:: Source document ::
Content starts

They feel legitimized and respected now….great!
Taliban militants vowed to abduct more foreigners after ending a six-week hostage drama by releasing the last seven of a group of kidnapped South Koreans under a deal with the Seoul government.
We will do the same thing with the other allies in Afghanistan, because we found this way to be successful,’ Taleban spokesman Qari Yousef Ahmadi told the Associated Press via cell phone from an undisclosed location.
The seven hostages were handed over Thursday to the International Committee of the Red Cross in two separate exchanges close to the central Afghan city of Ghazni, Red Cross officials and an Associated Press reporter said. The freed hostages did not speak to reporters.
The South Korean government and relatives of the hostages _ all of whom belonged to a Presbyterian church close to Seoul _ have insisted they were not engaged in missionary activities, but were doing aid work such as helping in hospitals.

Content ends

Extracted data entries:
Content starts

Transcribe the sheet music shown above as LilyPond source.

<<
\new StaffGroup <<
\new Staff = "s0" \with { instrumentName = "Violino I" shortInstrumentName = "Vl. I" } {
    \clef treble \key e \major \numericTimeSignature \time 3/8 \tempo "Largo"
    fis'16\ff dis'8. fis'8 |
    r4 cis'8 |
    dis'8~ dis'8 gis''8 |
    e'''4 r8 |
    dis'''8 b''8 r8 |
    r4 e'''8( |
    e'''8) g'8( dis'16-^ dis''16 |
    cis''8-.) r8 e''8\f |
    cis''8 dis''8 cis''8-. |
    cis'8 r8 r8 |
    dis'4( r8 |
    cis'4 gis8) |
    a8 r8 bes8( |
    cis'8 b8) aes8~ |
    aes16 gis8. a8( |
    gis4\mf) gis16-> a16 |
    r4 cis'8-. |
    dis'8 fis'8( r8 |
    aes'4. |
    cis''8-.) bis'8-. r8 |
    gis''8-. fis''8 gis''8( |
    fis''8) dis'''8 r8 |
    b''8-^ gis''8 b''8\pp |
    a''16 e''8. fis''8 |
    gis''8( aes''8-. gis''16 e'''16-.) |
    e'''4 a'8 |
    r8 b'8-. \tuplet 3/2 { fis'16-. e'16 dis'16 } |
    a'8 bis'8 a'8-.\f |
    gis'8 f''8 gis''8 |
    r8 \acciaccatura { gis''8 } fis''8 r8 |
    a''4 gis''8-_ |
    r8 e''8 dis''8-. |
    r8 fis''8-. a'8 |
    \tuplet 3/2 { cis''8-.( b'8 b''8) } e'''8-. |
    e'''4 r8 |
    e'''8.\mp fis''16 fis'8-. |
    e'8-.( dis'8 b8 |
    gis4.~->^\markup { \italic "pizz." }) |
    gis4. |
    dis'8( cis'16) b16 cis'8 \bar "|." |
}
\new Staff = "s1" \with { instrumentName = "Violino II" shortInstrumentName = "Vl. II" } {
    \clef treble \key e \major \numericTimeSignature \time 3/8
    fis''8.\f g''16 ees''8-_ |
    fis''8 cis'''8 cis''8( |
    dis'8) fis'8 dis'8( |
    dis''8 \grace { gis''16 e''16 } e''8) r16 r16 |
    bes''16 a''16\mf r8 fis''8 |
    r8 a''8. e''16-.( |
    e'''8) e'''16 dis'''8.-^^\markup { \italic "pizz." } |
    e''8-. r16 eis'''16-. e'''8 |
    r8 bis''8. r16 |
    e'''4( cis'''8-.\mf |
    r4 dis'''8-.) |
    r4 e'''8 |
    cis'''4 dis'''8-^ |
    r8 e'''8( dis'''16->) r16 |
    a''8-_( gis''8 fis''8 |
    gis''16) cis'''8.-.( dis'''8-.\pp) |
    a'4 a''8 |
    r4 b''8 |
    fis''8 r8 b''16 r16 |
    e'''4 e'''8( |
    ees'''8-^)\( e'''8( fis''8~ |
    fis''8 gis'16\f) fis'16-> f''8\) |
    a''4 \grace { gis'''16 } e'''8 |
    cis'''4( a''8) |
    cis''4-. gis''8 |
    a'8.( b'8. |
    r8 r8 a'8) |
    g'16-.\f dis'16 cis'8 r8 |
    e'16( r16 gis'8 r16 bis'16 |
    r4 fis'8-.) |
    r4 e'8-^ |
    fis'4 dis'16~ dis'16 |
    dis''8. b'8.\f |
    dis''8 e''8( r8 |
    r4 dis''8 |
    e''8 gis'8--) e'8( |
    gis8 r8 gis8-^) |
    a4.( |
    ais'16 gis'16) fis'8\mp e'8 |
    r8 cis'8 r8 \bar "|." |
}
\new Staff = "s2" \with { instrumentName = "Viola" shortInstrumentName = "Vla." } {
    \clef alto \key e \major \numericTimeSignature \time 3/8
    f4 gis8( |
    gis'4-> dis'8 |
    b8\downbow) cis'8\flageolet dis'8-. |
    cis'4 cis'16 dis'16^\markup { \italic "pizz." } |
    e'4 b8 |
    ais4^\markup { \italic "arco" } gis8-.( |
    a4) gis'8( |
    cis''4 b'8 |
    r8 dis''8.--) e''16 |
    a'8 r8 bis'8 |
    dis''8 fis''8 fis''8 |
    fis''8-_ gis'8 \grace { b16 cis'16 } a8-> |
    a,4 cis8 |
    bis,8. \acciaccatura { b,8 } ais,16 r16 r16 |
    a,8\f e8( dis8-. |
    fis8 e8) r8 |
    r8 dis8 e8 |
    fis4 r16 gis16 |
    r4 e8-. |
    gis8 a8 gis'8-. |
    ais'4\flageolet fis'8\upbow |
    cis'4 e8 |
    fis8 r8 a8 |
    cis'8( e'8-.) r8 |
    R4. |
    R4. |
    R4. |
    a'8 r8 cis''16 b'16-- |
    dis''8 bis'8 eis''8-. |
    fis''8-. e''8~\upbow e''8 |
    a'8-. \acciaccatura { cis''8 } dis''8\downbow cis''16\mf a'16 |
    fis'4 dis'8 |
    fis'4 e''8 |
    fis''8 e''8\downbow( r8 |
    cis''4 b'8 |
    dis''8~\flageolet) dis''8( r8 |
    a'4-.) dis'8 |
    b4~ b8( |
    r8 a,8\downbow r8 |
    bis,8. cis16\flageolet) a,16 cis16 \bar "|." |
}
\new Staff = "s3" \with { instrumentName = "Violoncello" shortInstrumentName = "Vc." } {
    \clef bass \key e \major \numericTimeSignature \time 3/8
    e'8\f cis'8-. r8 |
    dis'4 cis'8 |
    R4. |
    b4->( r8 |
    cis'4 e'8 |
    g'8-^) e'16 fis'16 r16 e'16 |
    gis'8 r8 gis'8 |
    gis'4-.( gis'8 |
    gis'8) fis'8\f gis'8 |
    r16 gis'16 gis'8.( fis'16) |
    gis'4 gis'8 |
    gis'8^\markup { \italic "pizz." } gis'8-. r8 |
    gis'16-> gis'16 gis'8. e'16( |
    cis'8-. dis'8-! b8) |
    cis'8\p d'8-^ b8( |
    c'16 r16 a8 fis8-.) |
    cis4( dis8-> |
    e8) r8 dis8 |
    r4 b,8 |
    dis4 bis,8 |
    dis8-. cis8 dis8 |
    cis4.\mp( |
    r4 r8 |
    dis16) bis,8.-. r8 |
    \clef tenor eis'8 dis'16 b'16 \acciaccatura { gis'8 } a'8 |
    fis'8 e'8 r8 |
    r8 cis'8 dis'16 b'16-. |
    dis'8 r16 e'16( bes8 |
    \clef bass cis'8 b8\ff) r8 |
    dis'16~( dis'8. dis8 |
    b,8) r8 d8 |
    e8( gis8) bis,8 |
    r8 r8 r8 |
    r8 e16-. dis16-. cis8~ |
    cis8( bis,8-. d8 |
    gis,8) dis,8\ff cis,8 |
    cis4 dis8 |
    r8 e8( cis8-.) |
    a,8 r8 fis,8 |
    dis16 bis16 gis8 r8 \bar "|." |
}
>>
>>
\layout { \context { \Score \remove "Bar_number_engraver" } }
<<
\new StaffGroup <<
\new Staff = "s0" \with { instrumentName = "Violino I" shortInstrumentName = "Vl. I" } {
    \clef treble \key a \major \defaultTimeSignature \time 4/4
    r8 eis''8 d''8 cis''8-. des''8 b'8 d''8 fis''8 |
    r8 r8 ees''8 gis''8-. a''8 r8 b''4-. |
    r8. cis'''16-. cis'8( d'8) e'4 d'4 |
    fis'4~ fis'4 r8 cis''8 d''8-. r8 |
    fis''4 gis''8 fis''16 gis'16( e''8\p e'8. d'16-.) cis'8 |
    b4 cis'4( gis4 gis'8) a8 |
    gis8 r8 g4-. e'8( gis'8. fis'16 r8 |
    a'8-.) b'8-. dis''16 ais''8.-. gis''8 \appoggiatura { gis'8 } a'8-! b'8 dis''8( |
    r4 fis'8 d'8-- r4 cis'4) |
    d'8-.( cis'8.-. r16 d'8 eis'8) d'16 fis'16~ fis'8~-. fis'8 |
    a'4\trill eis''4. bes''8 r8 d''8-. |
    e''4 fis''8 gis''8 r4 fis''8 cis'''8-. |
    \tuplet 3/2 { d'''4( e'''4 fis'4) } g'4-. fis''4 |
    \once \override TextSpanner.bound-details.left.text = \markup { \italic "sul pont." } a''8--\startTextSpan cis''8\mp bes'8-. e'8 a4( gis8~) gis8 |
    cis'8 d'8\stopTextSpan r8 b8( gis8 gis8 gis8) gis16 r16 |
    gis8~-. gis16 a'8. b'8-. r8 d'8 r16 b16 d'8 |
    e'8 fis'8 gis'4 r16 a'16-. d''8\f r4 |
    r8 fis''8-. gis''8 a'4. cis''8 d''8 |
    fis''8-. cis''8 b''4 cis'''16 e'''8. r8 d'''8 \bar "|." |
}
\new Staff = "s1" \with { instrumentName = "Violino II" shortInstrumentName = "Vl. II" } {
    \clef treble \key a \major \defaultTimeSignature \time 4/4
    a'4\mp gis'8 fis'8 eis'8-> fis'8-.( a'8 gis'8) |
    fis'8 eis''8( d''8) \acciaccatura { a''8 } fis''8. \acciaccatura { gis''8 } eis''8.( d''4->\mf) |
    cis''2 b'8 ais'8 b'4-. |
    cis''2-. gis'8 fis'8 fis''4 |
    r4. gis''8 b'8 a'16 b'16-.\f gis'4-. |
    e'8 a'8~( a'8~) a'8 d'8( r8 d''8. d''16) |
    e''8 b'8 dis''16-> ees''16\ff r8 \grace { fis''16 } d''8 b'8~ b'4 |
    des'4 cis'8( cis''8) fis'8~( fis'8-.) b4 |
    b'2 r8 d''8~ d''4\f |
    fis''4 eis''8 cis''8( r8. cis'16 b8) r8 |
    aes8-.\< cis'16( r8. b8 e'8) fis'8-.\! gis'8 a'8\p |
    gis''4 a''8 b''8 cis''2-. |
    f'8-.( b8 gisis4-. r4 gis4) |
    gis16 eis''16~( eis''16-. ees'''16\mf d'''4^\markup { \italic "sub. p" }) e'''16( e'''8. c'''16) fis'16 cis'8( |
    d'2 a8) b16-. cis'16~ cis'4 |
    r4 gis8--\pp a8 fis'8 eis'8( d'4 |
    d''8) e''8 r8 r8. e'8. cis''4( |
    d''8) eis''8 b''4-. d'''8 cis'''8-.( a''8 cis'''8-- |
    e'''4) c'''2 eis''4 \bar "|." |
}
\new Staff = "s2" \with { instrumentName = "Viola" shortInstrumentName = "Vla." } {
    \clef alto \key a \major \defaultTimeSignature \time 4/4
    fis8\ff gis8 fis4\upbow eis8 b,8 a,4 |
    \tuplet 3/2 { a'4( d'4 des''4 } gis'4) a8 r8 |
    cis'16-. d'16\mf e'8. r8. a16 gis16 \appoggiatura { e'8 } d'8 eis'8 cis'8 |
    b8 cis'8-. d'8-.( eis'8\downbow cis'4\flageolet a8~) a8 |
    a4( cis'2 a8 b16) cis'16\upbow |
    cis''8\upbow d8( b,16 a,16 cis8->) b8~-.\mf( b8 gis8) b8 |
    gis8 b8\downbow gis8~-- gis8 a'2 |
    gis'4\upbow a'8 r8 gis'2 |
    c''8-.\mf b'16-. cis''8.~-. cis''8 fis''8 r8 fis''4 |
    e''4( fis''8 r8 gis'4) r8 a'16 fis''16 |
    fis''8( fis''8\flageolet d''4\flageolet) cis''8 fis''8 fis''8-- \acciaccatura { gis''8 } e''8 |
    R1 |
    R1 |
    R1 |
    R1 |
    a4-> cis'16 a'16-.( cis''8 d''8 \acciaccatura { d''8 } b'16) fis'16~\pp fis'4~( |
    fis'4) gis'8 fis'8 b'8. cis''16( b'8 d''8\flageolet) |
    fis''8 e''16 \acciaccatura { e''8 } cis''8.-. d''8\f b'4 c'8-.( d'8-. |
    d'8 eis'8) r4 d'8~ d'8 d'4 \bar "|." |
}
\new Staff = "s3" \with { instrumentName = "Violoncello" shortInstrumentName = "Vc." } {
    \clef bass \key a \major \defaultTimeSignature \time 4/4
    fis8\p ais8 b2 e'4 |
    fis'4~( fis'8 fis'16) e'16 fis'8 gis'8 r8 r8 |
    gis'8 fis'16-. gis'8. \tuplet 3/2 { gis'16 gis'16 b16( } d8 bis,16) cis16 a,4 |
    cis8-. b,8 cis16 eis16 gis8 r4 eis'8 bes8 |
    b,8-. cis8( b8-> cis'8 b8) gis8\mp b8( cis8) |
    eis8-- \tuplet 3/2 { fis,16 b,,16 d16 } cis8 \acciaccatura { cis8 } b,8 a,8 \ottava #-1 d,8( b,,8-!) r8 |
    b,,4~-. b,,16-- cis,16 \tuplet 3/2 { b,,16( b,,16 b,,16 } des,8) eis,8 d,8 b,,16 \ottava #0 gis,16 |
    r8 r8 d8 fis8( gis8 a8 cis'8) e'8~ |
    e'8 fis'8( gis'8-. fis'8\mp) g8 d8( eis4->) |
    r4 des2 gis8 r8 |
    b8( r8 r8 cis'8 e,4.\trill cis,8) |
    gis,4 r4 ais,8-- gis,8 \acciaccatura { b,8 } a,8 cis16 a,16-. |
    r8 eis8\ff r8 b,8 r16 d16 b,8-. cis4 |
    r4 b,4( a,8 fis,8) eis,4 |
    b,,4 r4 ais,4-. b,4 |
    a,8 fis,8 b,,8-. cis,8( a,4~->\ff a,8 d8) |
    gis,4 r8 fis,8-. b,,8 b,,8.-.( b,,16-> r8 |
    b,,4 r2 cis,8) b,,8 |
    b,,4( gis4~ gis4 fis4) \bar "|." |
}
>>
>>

Content ends

:: Exercise goal ::
Rewrite the hostage report starting at "They feel legitimized" and stopping after "the Seoul government.", with "Taliban" changed to "Taleban". You can leave the rows aside.

:: Response for this exercise ::
They feel legitimized and respected now….great!
Taleban militants vowed to abduct more foreigners after ending a six-week hostage drama by releasing the last seven of a group of kidnapped South Koreans under a deal with the Seoul government.